出会いのシーンや似たようなやりとりを数話に渡り繰り返している割に、千早の根幹となる出来事の説明話がなく、感謝祭ライブ話で1セリフで終わってるのがなんとも・・・。
これだけではなく、全ての演出において強引さが目立ちます。
話の展開・結果として各話で千早の感じ方が変わった点や、気持ちが動いた点などがありますが、何故千早の気持ちが動いたかという理由の提示が無い。または描写が非常に甘い。
なので、その状態で真面目な演出をすればするほど、効果を乗せれば乗せるほど、シュールギャグみたいに見えてきます。読み手置いてけぼりです。
そういった意味で、原作やアニメを知っているのが大前提なのか?と思いました。
画面作りに追いては全体的に構図や演出・コマ割が見難く、読み取りにくいので、前述の説明不足も合わさって、感情移入しにくいです。
また、これは好みもあるかと思いますが、絵柄やキャラデザや演出など、全体的に表現の方向性が古いです。
ソレに加え、人物作画能力もイマイチなので、今の流行り絵柄などと比べると随分アクの強い作画にみえました。受け入れられる人にはアリでしょうが、なかなか人を選ぶのではないかと思います。
個人的には作画や絵柄にとてもうるさいイメージのある電撃系列なので、話は別として作画は楽しみでしたが、結構残念でした。
また脚本は別の方の協力もあるようですが、その方がそもそも漫画畑の方ではないようなので、ストーリーの方も漫画の文法としてはちょっと違うかな?といった所。

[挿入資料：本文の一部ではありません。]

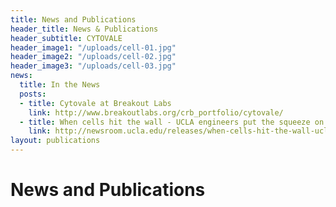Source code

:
 ```yaml
---
title: News and Publications
header_title: News & Publications
header_subtitle: CYTOVALE
header_image1: "/uploads/cell-01.jpg"
header_image2: "/uploads/cell-02.jpg"
header_image3: "/uploads/cell-03.jpg"
news:
  title: In the News
  posts:
  - title: Cytovale at Breakout Labs
    link: http://www.breakoutlabs.org/crb_portfolio/cytovale/
  - title: When cells hit the wall - UCLA engineers put the squeeze on cells to diagnose disease
    link: http://newsroom.ucla.edu/releases/when-cells-hit-the-wall-ucla-engineers-232320
layout: publications
---
```


# News and Publications
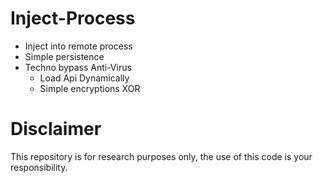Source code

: # Inject-Process
 - Inject into remote process
 - Simple persistence
 - Techno bypass Anti-Virus
   - Load Api Dynamically 
   - Simple encryptions XOR
# Disclaimer
This repository is for research purposes only, the use of this code is your responsibility.
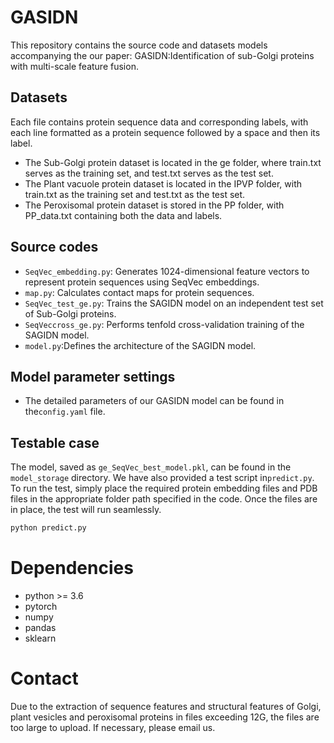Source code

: # GASIDN
This repository contains the source code and datasets models accompanying the our paper: GASIDN:Identification of sub-Golgi proteins with multi-scale feature fusion.
## Datasets
  Each file contains protein sequence data and corresponding labels, with each line formatted as a protein sequence followed by a space and then its label.
* The Sub-Golgi protein dataset is located in the ge folder, where train.txt serves as the training set, and test.txt serves as the test set.
* The Plant vacuole protein dataset is located in the IPVP folder, with train.txt as the training set and test.txt as the test set.
* The Peroxisomal protein dataset is stored in the PP folder, with PP_data.txt containing both the data and labels.
## Source codes
* `SeqVec_embedding.py`: Generates 1024-dimensional feature vectors to represent protein sequences using SeqVec embeddings.
* `map.py`: Calculates contact maps for protein sequences.
* `SeqVec_test_ge.py`: Trains the SAGIDN model on an independent test set of Sub-Golgi proteins.
* `SeqVeccross_ge.py`: Performs tenfold cross-validation training of the SAGIDN model.
* `model.py`:Defines the architecture of the SAGIDN model.
## Model parameter settings
* The detailed parameters of our GASIDN model can be found in the`config.yaml` file.
## Testable case 
The model, saved as `ge_SeqVec_best_model.pkl`, can be found in the `model_storage` directory. We have also provided a test script in` predict.py `. To run the test, simply place the required protein embedding files and PDB files in the appropriate folder path specified in the code. Once the files are in place, the test will run seamlessly.
```Python
python predict.py
```
# Dependencies
* python >= 3.6
* pytorch
* numpy
* pandas
* sklearn
# Contact
Due to the extraction of sequence features and structural features of Golgi, plant vesicles and peroxisomal proteins in files exceeding 12G, the files are too large to upload. If necessary, please email us.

次巻からは早くも千早オンリーではなくユニットの話になるようなフリでしたが、果たしてメインとして千早を掘り下げたいのか千早を含めたユニットで推していきたいのか…。
千早推しで行くのであれば展開的にトバし過ぎかつ、説明不足。
ユニット推しであればそもそもこの1巻が蛇足になりかねません。(前述してきた理由から物語は進んだが、千早とPの関係が何か進んだという読取はあまりできない。)
シリーズファン、千早ファンなら買いかもしれませんが、アニメをみてじゃぁ漫画も見てみようかな・・・というタイプの人にはあまりおすすめできない本です。